» Selected passage
_ _ _

BAD news

Zalmay Khalilzad is about to quit as Ambassador to Iraq.

Zalmay Khalilzad is about to quit.

I can think of four possible causes, none of them encouraging:

1. Khalilzad has given up on Iraq as a lost cause.

2. BushCo has decided to get rid of him in order to implement a change in policy (e.g., backing a coup that would produce an unparliamentary, strongman-led “government of national salvation” or, alternatively, backing partition).

3. BushCo has decided on a change of policy (a coup or partition) that Khalilzad wanted no part of.

4. Prime Minister al-Maliki is tired of Khalilzad’s demands that the Iraqi Security Forces be purged of, and ordered to fight, the partisan/communal militias, and either told Khalilzad he was no longer welcome or sent word to Washington that he wanted a new ambassador.

Only one thing is certain: If Khalilzad still thought his strategy had a chance of success, he wouldn’t be talking about leaving.

Author: Mark Kleiman

Professor of Public Policy at the NYU Marron Institute for Urban Management and editor of the Journal of Drug Policy Analysis. Teaches about the methods of policy analysis about drug abuse control and crime control policy, working out the implications of two principles: that swift and certain sanctions don't have to be severe to be effective, and that well-designed threats usually don't have to be carried out. Books: Drugs and Drug Policy: What Everyone Needs to Know (with Jonathan Caulkins and Angela Hawken) When Brute Force Fails: How to Have Less Crime and Less Punishment (Princeton, 2009; named one of the "books of the year" by The Economist Against Excess: Drug Policy for Results (Basic, 1993) Marijuana: Costs of Abuse, Costs of Control (Greenwood, 1989) UCLA Homepage Curriculum Vitae Contact:

9 thoughts on “BAD news”

_ _ _

» The data
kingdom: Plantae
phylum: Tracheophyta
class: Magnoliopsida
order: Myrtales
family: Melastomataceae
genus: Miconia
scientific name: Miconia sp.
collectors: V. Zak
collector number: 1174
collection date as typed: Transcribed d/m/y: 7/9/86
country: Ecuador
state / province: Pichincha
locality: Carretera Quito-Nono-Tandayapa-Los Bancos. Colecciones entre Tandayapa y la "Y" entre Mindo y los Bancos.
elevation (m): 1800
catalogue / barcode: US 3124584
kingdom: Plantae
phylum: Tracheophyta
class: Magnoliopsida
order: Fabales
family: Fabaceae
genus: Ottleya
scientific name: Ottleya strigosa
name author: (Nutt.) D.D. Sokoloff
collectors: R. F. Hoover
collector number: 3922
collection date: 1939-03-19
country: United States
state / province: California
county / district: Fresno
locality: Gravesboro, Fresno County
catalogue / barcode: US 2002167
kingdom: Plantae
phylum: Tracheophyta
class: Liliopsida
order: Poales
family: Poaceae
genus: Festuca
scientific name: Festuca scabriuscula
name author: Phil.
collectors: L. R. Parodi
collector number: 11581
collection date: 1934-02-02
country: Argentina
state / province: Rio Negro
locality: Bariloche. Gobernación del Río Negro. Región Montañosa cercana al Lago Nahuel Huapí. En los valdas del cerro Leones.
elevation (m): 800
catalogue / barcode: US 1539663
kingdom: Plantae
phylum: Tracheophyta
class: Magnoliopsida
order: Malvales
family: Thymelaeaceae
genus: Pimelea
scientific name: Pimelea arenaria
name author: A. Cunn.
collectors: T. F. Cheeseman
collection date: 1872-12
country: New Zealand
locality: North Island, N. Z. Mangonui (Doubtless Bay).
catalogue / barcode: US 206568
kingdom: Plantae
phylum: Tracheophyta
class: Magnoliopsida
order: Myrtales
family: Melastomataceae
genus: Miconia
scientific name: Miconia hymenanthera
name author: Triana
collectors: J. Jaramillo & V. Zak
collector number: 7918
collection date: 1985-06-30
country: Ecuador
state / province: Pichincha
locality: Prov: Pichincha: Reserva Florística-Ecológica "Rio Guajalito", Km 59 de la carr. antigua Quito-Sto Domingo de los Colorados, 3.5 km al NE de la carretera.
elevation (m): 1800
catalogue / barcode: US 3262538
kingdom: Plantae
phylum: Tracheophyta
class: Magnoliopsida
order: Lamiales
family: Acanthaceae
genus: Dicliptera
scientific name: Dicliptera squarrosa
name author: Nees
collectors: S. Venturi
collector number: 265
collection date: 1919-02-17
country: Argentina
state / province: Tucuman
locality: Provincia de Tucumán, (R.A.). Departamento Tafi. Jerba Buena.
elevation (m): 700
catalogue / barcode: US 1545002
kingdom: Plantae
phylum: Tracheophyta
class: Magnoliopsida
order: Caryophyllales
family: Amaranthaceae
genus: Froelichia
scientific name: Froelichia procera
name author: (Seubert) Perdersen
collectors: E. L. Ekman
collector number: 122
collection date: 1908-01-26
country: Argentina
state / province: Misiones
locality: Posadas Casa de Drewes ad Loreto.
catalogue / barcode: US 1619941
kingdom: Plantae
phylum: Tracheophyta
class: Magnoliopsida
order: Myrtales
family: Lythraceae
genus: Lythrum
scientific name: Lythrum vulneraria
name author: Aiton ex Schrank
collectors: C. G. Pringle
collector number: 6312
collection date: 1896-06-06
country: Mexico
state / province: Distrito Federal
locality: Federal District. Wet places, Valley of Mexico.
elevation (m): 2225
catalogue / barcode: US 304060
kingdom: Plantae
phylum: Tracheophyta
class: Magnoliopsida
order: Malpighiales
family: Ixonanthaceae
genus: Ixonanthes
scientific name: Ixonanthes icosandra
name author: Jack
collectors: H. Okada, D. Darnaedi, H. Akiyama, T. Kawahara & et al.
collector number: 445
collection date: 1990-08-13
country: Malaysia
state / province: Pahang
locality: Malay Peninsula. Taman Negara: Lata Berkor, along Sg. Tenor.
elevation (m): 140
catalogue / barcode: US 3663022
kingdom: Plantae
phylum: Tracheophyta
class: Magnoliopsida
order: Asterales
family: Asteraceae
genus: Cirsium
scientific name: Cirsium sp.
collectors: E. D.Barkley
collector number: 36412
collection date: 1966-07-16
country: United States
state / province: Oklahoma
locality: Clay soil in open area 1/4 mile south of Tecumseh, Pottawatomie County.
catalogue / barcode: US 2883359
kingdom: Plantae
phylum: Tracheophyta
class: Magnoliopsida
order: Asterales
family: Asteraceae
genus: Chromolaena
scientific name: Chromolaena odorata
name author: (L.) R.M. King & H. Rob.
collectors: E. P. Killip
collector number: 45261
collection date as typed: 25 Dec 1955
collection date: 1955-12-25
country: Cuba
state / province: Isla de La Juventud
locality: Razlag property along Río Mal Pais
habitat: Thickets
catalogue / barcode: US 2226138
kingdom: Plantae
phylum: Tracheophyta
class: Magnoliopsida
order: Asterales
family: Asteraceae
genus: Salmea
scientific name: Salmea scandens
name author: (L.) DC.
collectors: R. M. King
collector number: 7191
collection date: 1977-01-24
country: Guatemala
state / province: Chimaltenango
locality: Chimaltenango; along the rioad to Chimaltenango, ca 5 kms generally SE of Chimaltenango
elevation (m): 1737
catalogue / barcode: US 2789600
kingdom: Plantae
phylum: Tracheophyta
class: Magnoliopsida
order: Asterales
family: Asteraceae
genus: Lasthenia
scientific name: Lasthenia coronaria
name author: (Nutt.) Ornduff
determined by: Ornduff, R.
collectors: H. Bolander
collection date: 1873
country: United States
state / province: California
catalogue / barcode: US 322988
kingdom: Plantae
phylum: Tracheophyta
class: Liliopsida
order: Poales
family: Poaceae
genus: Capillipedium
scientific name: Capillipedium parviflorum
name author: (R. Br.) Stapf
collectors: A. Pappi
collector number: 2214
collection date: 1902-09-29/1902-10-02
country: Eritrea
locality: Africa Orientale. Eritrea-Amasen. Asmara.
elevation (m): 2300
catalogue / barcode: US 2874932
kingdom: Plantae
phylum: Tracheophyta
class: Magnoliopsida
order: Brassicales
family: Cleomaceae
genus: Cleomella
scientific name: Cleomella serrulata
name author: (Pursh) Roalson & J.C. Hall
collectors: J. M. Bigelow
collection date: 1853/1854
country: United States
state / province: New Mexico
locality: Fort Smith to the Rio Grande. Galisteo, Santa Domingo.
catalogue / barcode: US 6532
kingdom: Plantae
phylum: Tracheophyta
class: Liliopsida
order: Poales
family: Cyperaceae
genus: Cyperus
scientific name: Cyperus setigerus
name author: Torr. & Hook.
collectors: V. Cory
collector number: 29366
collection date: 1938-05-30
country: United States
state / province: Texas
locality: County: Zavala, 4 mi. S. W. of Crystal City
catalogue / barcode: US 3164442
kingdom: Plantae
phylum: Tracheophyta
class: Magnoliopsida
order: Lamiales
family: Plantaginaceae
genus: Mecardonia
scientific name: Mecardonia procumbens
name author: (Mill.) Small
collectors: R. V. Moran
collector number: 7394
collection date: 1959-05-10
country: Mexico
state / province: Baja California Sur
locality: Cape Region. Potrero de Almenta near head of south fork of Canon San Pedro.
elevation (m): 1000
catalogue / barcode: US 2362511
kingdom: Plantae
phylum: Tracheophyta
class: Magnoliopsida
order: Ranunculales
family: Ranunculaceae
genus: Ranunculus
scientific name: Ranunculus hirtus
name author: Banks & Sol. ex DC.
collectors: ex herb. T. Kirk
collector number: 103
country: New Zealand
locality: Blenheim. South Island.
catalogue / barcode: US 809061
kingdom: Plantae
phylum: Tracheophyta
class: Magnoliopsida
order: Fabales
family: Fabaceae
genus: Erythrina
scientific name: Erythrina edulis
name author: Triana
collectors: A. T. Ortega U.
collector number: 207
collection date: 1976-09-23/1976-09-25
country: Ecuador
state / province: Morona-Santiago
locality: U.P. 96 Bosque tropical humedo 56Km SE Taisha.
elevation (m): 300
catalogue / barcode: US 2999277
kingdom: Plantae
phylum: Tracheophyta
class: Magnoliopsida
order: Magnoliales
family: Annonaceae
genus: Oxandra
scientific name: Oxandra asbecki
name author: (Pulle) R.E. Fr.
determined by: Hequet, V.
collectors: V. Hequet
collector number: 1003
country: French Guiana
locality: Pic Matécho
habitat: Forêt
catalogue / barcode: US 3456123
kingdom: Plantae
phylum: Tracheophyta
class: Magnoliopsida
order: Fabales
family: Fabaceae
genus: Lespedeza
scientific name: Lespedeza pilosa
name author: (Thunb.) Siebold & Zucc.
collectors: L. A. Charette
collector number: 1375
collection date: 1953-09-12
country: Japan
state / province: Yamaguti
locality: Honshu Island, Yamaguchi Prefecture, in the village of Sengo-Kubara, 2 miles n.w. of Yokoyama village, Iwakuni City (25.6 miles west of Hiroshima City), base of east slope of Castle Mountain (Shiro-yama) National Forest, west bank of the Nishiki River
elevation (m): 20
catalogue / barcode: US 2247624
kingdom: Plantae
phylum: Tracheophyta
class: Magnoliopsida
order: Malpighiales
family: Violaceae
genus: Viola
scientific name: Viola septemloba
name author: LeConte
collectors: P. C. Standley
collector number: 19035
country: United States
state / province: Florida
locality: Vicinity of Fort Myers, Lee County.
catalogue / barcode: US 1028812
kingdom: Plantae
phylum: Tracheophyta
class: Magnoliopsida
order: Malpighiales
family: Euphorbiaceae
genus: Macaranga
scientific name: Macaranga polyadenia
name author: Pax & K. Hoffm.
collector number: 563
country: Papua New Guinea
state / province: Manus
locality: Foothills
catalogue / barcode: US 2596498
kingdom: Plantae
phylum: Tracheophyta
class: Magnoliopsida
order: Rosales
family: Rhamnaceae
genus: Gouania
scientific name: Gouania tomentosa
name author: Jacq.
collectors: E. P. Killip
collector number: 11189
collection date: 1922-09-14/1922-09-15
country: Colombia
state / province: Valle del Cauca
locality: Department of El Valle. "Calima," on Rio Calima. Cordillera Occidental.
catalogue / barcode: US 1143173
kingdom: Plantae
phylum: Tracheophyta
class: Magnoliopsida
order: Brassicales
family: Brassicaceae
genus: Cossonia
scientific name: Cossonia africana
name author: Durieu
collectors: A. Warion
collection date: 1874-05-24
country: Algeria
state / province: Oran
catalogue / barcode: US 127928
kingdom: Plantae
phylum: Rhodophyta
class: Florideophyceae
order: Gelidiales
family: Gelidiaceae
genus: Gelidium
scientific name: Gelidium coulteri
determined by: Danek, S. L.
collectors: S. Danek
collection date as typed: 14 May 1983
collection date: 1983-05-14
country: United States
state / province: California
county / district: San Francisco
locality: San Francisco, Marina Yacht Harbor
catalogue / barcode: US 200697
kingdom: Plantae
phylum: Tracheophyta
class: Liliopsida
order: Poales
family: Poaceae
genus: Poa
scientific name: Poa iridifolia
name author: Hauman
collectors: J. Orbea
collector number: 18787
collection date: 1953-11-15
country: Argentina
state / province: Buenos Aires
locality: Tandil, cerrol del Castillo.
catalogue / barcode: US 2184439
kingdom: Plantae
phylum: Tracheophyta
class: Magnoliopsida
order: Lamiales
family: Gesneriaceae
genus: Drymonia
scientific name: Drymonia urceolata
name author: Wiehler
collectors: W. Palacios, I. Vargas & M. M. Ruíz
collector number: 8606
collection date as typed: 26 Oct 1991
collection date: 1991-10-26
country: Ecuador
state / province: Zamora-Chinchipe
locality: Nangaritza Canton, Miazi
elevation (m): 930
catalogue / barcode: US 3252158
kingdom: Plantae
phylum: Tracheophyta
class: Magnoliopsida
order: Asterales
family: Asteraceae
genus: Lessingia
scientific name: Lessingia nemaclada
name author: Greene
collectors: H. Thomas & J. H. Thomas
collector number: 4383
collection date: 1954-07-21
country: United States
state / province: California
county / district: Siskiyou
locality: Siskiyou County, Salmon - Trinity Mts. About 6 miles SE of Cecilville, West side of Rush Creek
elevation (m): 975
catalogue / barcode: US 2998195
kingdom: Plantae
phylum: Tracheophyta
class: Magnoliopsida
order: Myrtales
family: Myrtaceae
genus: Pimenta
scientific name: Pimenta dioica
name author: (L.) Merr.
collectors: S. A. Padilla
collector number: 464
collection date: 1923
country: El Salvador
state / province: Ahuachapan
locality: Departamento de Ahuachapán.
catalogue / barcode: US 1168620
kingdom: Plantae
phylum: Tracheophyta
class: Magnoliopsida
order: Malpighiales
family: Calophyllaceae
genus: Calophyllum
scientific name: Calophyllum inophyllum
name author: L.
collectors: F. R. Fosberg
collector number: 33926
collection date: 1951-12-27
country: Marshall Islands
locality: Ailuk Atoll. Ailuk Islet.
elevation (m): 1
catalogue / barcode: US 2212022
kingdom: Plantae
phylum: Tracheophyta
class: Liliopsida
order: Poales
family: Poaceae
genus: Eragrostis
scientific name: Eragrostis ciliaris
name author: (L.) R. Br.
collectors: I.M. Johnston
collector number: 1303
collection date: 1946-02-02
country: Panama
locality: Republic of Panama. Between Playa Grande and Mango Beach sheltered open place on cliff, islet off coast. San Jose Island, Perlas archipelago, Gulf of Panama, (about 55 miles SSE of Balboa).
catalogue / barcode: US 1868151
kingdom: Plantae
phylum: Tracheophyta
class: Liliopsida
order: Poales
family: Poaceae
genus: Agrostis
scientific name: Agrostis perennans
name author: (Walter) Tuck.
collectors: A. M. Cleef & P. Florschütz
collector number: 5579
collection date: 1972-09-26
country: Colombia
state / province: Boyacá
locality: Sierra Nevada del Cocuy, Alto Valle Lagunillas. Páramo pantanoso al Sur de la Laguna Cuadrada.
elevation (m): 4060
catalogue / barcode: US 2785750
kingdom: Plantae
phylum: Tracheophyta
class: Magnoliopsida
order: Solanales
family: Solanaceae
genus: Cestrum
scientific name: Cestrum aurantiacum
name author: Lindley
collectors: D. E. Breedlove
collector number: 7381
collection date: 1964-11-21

_ _ _

» Directions
In the post about Zalmay Khalilzad quitting as Ambassador to Iraq, why would the administration get rid of him under the second possible cause? Explain in one to three sentences.

» Finished exercise
Under that cause, the administration would remove him in order to implement a change in policy. The post's examples are backing a coup that would produce an unparliamentary, strongman-led "government of national salvation," or backing partition.